Conclusions et recommandations

- Il est grand temps d’agir d’urgence : la crise du covid-19 a révélé à quel point les systèmes, que nous avions créés jusqu’à présent, étaient fragiles et non sécurisés. Il est donc urgent que chaque politicien, chaque législateur, chaque entreprise, chaque organisation de travailleurs prenne ses responsabilités et contribue à une vie professionnelle plus démocratique et participative.

- Le covid-19 a révélé les clivages mondiaux entre le travail et le capital, le droit fondamental de la démocratie au travail doit donc être appliqué plus que jamais. Plus de démocratie au travail est un must, car les travailleurs supportent les conséquences sociales et économiques massives provoquées par la pandémie. À cet égard, le redressement économique après la pandémie ne pourra se faire que de manière démocratique, la main-d’œuvre ayant son mot à dire et étant effectivement impliquée.

- L’énorme danger en lien avec des relations de travail et industrielles plus démocratiques, c’est la croissance rapide de la proportion de travailleurs du numérique. Pour eux, la représentation des travailleurs ne peut pas être organisée. La distance physique, la séparation et l’isolement ne sont que quelques-uns des problèmes. Les variations énormes des conditions de travail, des contrats de travail, du droit du travail et de la rémunération sont problématiques. De nouvelles tactiques sont nécessaires pour organiser ces travailleurs, de nouvelles façons de rendre les syndicats attrayants et visibles à leurs yeux.

- Une participation plus profonde à la négociation collective devrait être la priorité clé au sein de tous les syndicats. La participation efficace peut être entièrement acquise : l’établissement d’une nouvelle culture organisatrice ; l’affectation d’une quantité de ressources plus importante ; la formation des membres de l’équipe de négociation ; l’élaboration de campagnes d’organisation, la coopération et la coordination, et non pas la concurrence entre les travailleurs non affiliés au syndicat.

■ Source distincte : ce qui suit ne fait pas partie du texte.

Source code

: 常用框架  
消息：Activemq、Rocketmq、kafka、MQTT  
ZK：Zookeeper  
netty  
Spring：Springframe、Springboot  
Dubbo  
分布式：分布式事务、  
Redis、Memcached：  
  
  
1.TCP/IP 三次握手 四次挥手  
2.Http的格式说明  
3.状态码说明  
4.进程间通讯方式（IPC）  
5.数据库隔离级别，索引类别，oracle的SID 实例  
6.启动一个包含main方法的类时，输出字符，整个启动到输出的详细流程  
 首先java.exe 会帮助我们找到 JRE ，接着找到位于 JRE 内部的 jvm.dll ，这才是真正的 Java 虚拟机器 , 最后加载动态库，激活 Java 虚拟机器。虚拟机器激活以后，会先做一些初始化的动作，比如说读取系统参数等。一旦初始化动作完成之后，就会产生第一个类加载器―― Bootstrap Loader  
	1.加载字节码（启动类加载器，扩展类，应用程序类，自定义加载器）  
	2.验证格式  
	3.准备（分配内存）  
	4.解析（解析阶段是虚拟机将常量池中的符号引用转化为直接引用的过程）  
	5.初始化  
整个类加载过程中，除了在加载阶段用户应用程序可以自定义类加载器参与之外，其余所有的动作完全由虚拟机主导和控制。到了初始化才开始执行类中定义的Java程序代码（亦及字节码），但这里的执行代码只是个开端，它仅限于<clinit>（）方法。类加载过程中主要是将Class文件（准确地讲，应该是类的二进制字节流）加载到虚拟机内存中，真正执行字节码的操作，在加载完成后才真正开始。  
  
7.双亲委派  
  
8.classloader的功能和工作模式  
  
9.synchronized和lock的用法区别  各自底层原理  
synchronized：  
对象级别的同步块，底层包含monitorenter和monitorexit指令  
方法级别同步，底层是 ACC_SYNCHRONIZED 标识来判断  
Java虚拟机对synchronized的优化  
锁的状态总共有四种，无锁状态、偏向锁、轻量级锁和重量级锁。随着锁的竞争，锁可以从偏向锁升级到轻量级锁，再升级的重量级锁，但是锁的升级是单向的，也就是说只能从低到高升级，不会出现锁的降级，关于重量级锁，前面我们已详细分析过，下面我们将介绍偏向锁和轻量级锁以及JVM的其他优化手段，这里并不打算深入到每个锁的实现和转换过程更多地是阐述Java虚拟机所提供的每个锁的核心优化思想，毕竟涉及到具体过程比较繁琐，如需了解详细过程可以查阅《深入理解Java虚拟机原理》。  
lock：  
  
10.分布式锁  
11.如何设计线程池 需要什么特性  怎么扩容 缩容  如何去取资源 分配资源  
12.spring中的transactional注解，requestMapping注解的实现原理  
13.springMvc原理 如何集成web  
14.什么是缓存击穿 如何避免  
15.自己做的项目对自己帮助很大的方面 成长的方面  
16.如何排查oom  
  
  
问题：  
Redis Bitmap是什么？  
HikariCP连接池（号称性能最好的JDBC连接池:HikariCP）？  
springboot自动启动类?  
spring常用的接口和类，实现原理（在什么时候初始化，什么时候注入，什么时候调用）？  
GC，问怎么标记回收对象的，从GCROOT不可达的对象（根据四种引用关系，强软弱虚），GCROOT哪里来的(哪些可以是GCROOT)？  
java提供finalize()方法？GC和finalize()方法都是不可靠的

- Les pouvoirs des organisations de travailleurs, acteurs forts et crédibles dans les négociations et le dialogue, sont fondés sur l’adhésion et les compétences. Un autre élément important de la force des syndicats est la capacité de se mobiliser pour une action collective et de faire pression pour acquérir les droits à l’emploi. Ainsi, tous les éléments tels que les campagnes d’information, la mobilisation, les stratégies juridiques et les actions collectives doivent être appliqués en cohérence pour l’instauration d’une véritable démocratie.

- En vue d’une participation efficace au dialogue social, les syndicats devraient accorder plus d’attention à la préparation des équipes de négociation. Ici, il est important d’accroître les connaissances économiques ou, dans la mesure du possible, d’impliquer les efforts. Deuxièmement, la communication des résultats du dialogue social doit être améliorée à un point tel que chaque salarié puisse se familiariser avec les droits et les rémunérations acquises.

- La pandémie actuelle devrait être considérée par les syndicats comme signal d’alarme pour passer à l’offensive en vue d’un nouveau contrat social qui, avec beaucoup plus de compassion et de solidarité, valorisera mieux, protégera et indemnisera équitablement les travailleurs.